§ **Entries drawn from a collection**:

------------------------------

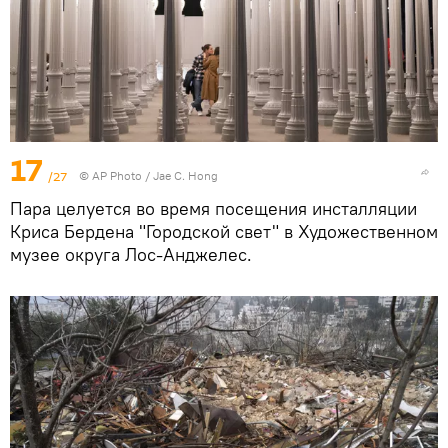
17
/27
© AP Photo / Jae C. Hong
Пара целуется во время посещения инсталляции
Криса Бердена "Городской свет" в Художественном
музее округа Лос-Анджелес.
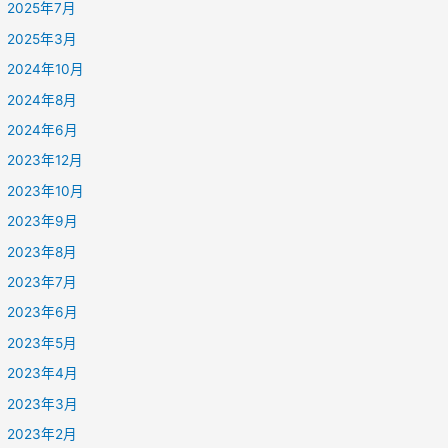
2025年7月
2025年3月
2024年10月
2024年8月
2024年6月
2023年12月
2023年10月
2023年9月
2023年8月
2023年7月
2023年6月
2023年5月
2023年4月
2023年3月
2023年2月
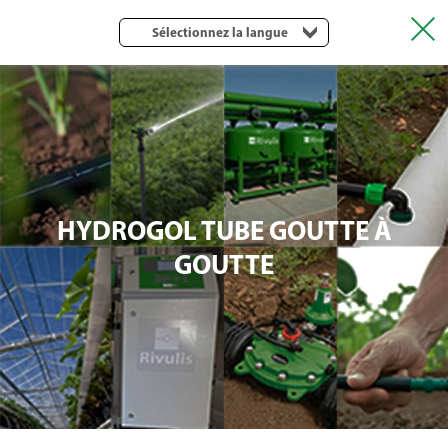
Sélectionnez la langue
HYDROGOL TUBE GOUTTE À
GOUTTE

------------------------------

§ **TASK DESCRIPTION**:
Lay out every line of text in the material above as a JSON list of strings, one string per line, leaving out blank lines and the pictures.

§ **RESULT FOR THIS TASK**:
[
  "17",
  "/27",
  "© AP Photo / Jae C. Hong",
  "Пара целуется во время посещения инсталляции",
  "Криса Бердена \"Городской свет\" в Художественном",
  "музее округа Лос-Анджелес.",
  "2025年7月",
  "2025年3月",
  "2024年10月",
  "2024年8月",
  "2024年6月",
  "2023年12月",
  "2023年10月",
  "2023年9月",
  "2023年8月",
  "2023年7月",
  "2023年6月",
  "2023年5月",
  "2023年4月",
  "2023年3月",
  "2023年2月",
  "Sélectionnez la langue",
  "HYDROGOL TUBE GOUTTE À",
  "GOUTTE"
]